Another interesting fact I'm told, though I haven't independently verified, is that
when we extended the territorial limits of the United States to 200 miles, which was much farther than any other nation at the time had even contemplated going, we encompassed in the Northeast US and the Northwest US an enormous percentage of the most fertile fishing on earth. In the shallow seas of the Caribbean and around the Equator, they just don't grow fish like we do in the Grand Banks. We are therefore doing the science and managing sustainable fisheries for a gigantic portion of the world, far more than the percentage of our population would indicate. It's a pretty big resource that we are all of the sudden in charge of and that's all the more reason, in my opinion, to do it right.

AR: Is your opponent anywhere on this issue?

MZ: I'm aware that Mr. Langevin has had the briefings and listened to the fishermen and should be aware, if he was listening, to the problems. What I don't see coming from him anywhere at all is the kind of passion that I think this issue deserves. I don't know exactly why. Maybe I'm misreading the guy. Maybe he's really taciturn and is really passionate underneath -- or maybe he's been in Washington long enough so that he tries to do things the government way, or he's been persuaded by the forces of bureaucracy, which are themselves self-sustaining by nature.

AR: Probably more self-sustaining than the fish.

MZ: If the bureaucracy was as interested in keeping the fish as well self-sustained as their own jobs, we'd have a wonderful world. The thing that I believe is that, given how much he has been involved with and immersed in the Federal Government way, Mr. Langevin may very well have a reflex at this point towards the government way.

He's certainly not making the noise I'd make. I'd be jumping up and down about the fact that we're killing an industry that contributes mightily to our economy, which means we're going to export that industry to others who are not going to do it as well as we do while, at the same time, not doing a good job of doing our stated goal, making fisheries sustainable forever.
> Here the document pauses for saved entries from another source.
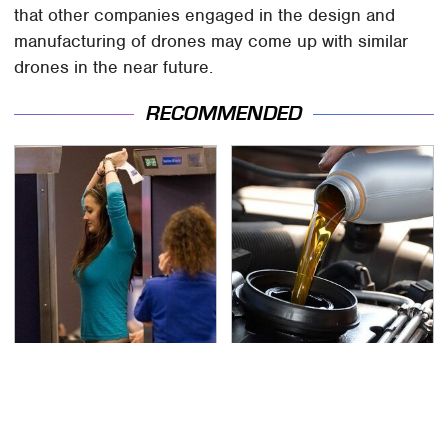
that other companies engaged in the design and
manufacturing of drones may come up with similar
drones in the near future.
RECOMMENDED
TSA Full Body Scanners
The Awful Synthetic Oil
Reveal Way More Than
Brand You Should
You Thought
Never Put In Your Car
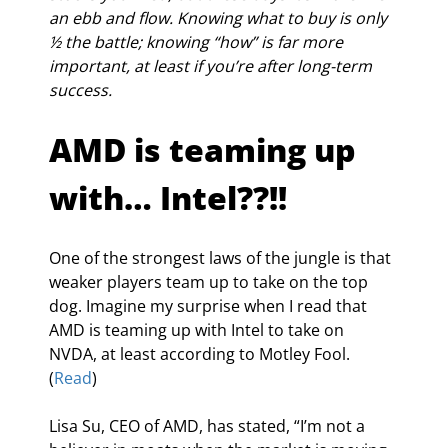
an ebb and flow. Knowing what to buy is only 
½ the battle; knowing “how” is far more 
important, at least if you’re after long-term 
success.
AMD is teaming up 
with… Intel??!!
One of the strongest laws of the jungle is that 
weaker players team up to take on the top 
dog. Imagine my surprise when I read that 
AMD is teaming up with Intel to take on 
NVDA, at least according to Motley Fool. 
(
Read
)
Lisa Su, CEO of AMD, has stated, “I’m not a 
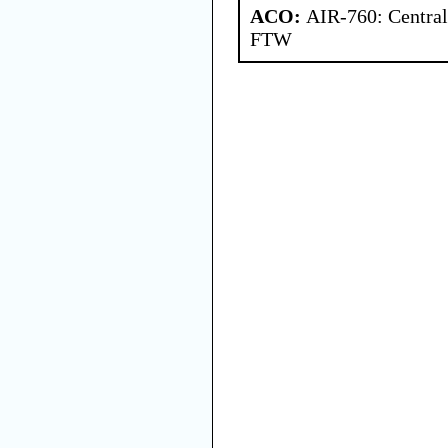
ACO:
AIR-760: Central
FTW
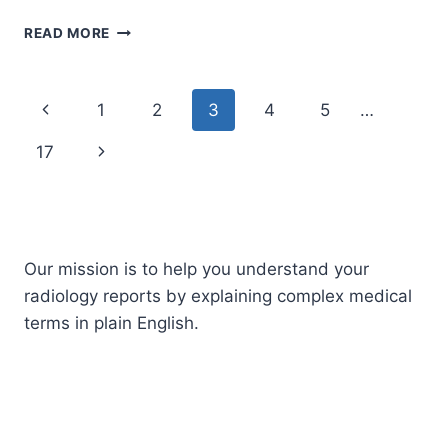
AZYGOS
READ MORE
VEIN
Page
Previous
1
2
3
4
5
…
navigation
Page
Next
17
Page
Our mission is to help you understand your
radiology reports by explaining complex medical
terms in plain English.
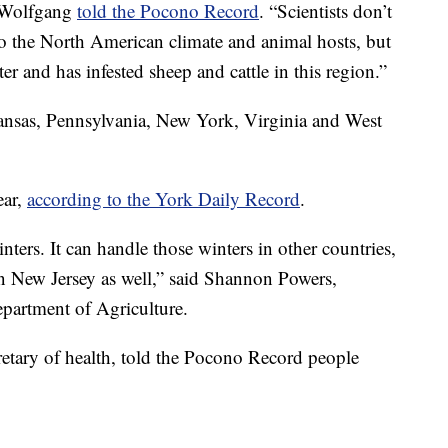
d Wolfgang
told the Pocono Record
. “Scientists don’t
to the North American climate and animal hosts, but
r and has infested sheep and cattle in this region.”
kansas, Pennsylvania, New York, Virginia and West
ear,
according to the York Daily Record
.
ters. It can handle those winters in other countries,
n New Jersey as well,” said Shannon Powers,
partment of Agriculture.
retary of health, told the Pocono Record people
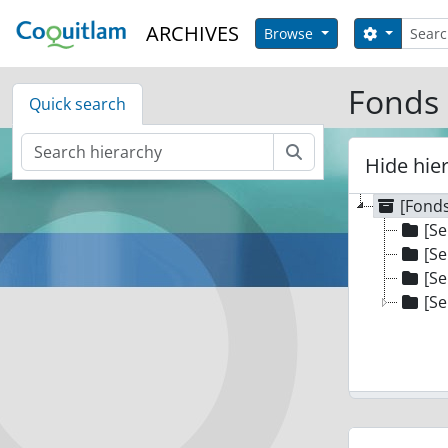
Skip to main content
Search
ARCHIVES
Search op
Browse
Fonds 
Quick search
Search
Hide hie
[Fonds
[Se
[Se
[Se
[Se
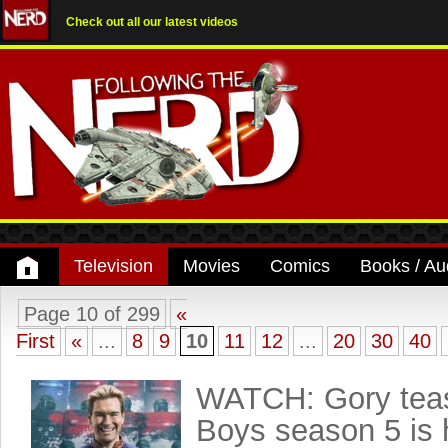
Check out all our latest videos
Television
Movies
Comics
Books / Au
Page 10 of 299
«
First
«
...
8
9
10
11
12
...
20
30
40
WATCH: Gory teas
Boys season 5 is 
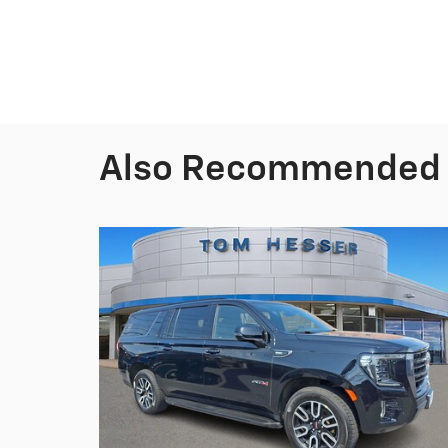
Also Recommended f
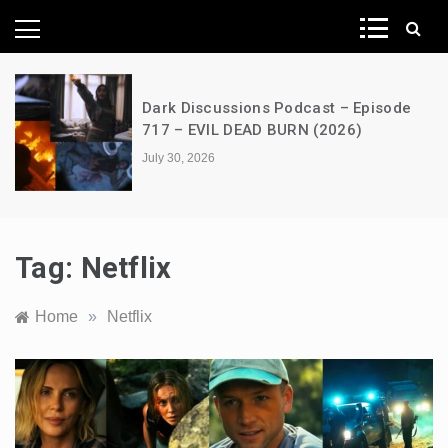
News Network
A Decimation of Dragons – House of
the Dragon – s03e06 – Faceless Men
July 28, 2026
Tag:
Netflix
Home
»
Netflix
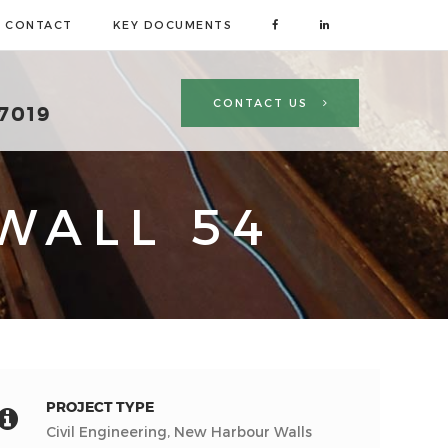
CONTACT
KEY DOCUMENTS
CONTACT US
 7019
WALL 54
PROJECT TYPE
Civil Engineering, New Harbour Walls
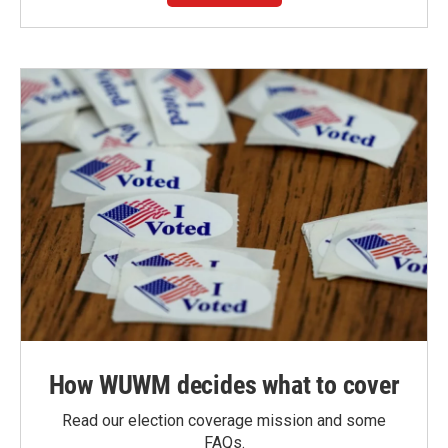
How WUWM decides what to cover
Read our election coverage mission and some
FAQs.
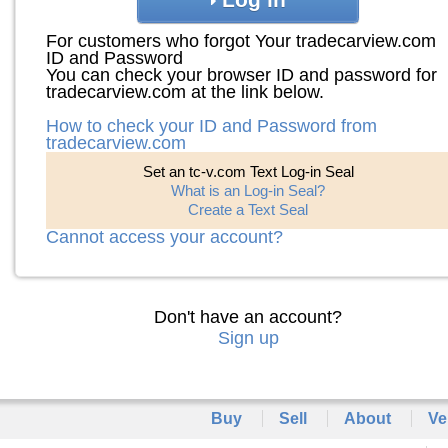
For customers who forgot Your tradecarview.com
ID and Password
You can check your browser ID and password for
tradecarview.com at the link below.
How to check your ID and Password from
tradecarview.com
Set an tc-v.com Text Log-in Seal
What is an Log-in Seal?
Create a Text Seal
Cannot access your account?
Don't have an account?
Sign up
Buy
Sell
About
Ve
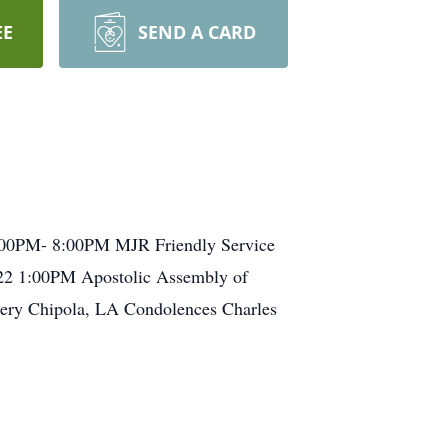
EE
SEND A CARD
 5:00PM- 8:00PM MJR Friendly Service
22 1:00PM Apostolic Assembly of
ery Chipola, LA Condolences Charles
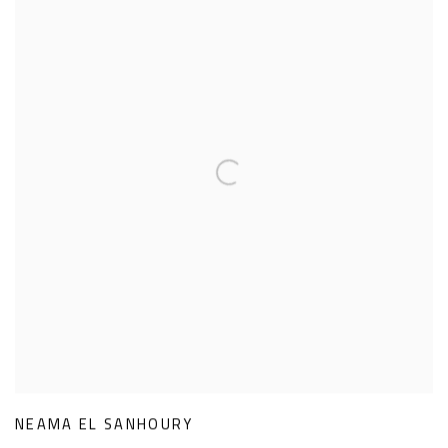
NEAMA EL SANHOURY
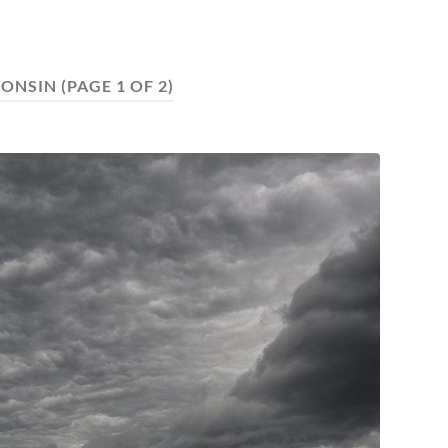
ONSIN
(PAGE 1 OF 2)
We're screwing everything up. Let's see if we can do a little better than that. We've got real Rhode Island families that are twisting in the wind.

People in government talk about farming a lot. We should talk about fishing in the same way. It's easy to overlook how complex it is. I don't know what fish are down there, but the fishermen do. They go out in their boats and it's not like the boat you'd go water-skiing behind. This is some serious, expensive equipment. In order to make the payments on it, in order to have it be sustainable as a tool for their business, they've got to use it.

Think of someone paying $6,000 or $7,000 for a tank of gas and going out and getting nothing. You can't do that very often.

What we need to do is work together, to make everything more efficient. We can make the science more efficient and we can make the quotas more efficient, based on how the industry really works, rather than by saying there are this many fish out there, so divide by 2 and that's what you can take. We need to find a way to match the catch to the boats, so that as a small business person, a fisherman can say when he does go out for something like a set number of days per year, he'll pick the days based on what fish he thinks are running that day and how it matches to his equipment. That's real planning, to help a small business.

Maybe we'll even start to get over our fear of using any number that hasn't been developed by someone other than by the Federal government.